WORK REQUIRED ▸
Copy out the listing below, replacing each "Output" with "Answer" and keeping everything else the same.

Records in a dataset ▸
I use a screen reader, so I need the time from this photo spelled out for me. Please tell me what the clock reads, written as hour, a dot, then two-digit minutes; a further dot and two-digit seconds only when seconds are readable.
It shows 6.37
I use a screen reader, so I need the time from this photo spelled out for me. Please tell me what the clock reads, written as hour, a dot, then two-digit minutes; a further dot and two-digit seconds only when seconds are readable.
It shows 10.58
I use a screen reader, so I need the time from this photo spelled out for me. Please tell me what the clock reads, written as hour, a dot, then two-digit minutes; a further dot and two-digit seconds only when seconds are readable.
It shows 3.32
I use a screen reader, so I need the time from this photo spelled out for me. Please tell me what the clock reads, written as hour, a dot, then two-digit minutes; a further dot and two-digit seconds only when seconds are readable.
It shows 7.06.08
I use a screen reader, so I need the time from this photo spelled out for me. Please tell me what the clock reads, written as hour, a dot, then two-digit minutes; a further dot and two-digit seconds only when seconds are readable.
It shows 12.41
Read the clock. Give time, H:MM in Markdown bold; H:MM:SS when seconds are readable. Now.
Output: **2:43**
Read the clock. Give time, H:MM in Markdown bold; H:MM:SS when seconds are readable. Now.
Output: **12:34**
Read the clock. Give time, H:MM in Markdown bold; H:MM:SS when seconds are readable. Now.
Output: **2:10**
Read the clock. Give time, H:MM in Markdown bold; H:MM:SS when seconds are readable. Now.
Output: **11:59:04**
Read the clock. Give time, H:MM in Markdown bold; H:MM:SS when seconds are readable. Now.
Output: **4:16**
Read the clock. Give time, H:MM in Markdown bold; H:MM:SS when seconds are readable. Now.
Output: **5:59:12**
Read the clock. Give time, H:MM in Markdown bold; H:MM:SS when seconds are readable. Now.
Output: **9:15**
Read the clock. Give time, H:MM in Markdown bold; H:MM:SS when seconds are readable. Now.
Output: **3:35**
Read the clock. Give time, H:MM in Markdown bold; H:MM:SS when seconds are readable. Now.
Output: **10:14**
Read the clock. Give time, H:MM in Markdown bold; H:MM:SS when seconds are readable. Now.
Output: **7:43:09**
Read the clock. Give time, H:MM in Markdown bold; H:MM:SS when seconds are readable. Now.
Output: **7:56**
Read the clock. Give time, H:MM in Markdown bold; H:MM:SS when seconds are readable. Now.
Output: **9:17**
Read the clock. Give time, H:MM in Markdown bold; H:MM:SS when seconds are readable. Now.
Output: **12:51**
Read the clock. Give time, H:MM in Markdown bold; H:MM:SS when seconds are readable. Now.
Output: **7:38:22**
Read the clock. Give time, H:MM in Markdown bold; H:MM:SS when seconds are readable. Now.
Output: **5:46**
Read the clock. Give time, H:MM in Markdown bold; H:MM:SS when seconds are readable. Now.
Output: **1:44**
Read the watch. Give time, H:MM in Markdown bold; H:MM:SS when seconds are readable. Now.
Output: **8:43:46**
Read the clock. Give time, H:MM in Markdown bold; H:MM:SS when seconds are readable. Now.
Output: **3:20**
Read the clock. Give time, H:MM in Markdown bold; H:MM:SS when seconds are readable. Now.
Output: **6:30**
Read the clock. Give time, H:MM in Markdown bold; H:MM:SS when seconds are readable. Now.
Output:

PROBLEM SOLUTION ▸
I use a screen reader, so I need the time from this photo spelled out for me. Please tell me what the clock reads, written as hour, a dot, then two-digit minutes; a further dot and two-digit seconds only when seconds are readable.
It shows 6.37
I use a screen reader, so I need the time from this photo spelled out for me. Please tell me what the clock reads, written as hour, a dot, then two-digit minutes; a further dot and two-digit seconds only when seconds are readable.
It shows 10.58
I use a screen reader, so I need the time from this photo spelled out for me. Please tell me what the clock reads, written as hour, a dot, then two-digit minutes; a further dot and two-digit seconds only when seconds are readable.
It shows 3.32
I use a screen reader, so I need the time from this photo spelled out for me. Please tell me what the clock reads, written as hour, a dot, then two-digit minutes; a further dot and two-digit seconds only when seconds are readable.
It shows 7.06.08
I use a screen reader, so I need the time from this photo spelled out for me. Please tell me what the clock reads, written as hour, a dot, then two-digit minutes; a further dot and two-digit seconds only when seconds are readable.
It shows 12.41
Read the clock. Give time, H:MM in Markdown bold; H:MM:SS when seconds are readable. Now.
Answer: **2:43**
Read the clock. Give time, H:MM in Markdown bold; H:MM:SS when seconds are readable. Now.
Answer: **12:34**
Read the clock. Give time, H:MM in Markdown bold; H:MM:SS when seconds are readable. Now.
Answer: **2:10**
Read the clock. Give time, H:MM in Markdown bold; H:MM:SS when seconds are readable. Now.
Answer: **11:59:04**
Read the clock. Give time, H:MM in Markdown bold; H:MM:SS when seconds are readable. Now.
Answer: **4:16**
Read the clock. Give time, H:MM in Markdown bold; H:MM:SS when seconds are readable. Now.
Answer: **5:59:12**
Read the clock. Give time, H:MM in Markdown bold; H:MM:SS when seconds are readable. Now.
Answer: **9:15**
Read the clock. Give time, H:MM in Markdown bold; H:MM:SS when seconds are readable. Now.
Answer: **3:35**
Read the clock. Give time, H:MM in Markdown bold; H:MM:SS when seconds are readable. Now.
Answer: **10:14**
Read the clock. Give time, H:MM in Markdown bold; H:MM:SS when seconds are readable. Now.
Answer: **7:43:09**
Read the clock. Give time, H:MM in Markdown bold; H:MM:SS when seconds are readable. Now.
Answer: **7:56**
Read the clock. Give time, H:MM in Markdown bold; H:MM:SS when seconds are readable. Now.
Answer: **9:17**
Read the clock. Give time, H:MM in Markdown bold; H:MM:SS when seconds are readable. Now.
Answer: **12:51**
Read the clock. Give time, H:MM in Markdown bold; H:MM:SS when seconds are readable. Now.
Answer: **7:38:22**
Read the clock. Give time, H:MM in Markdown bold; H:MM:SS when seconds are readable. Now.
Answer: **5:46**
Read the clock. Give time, H:MM in Markdown bold; H:MM:SS when seconds are readable. Now.
Answer: **1:44**
Read the watch. Give time, H:MM in Markdown bold; H:MM:SS when seconds are readable. Now.
Answer: **8:43:46**
Read the clock. Give time, H:MM in Markdown bold; H:MM:SS when seconds are readable. Now.
Answer: **3:20**
Read the clock. Give time, H:MM in Markdown bold; H:MM:SS when seconds are readable. Now.
Answer: **6:30**
Read the clock. Give time, H:MM in Markdown bold; H:MM:SS when seconds are readable. Now.
Answer:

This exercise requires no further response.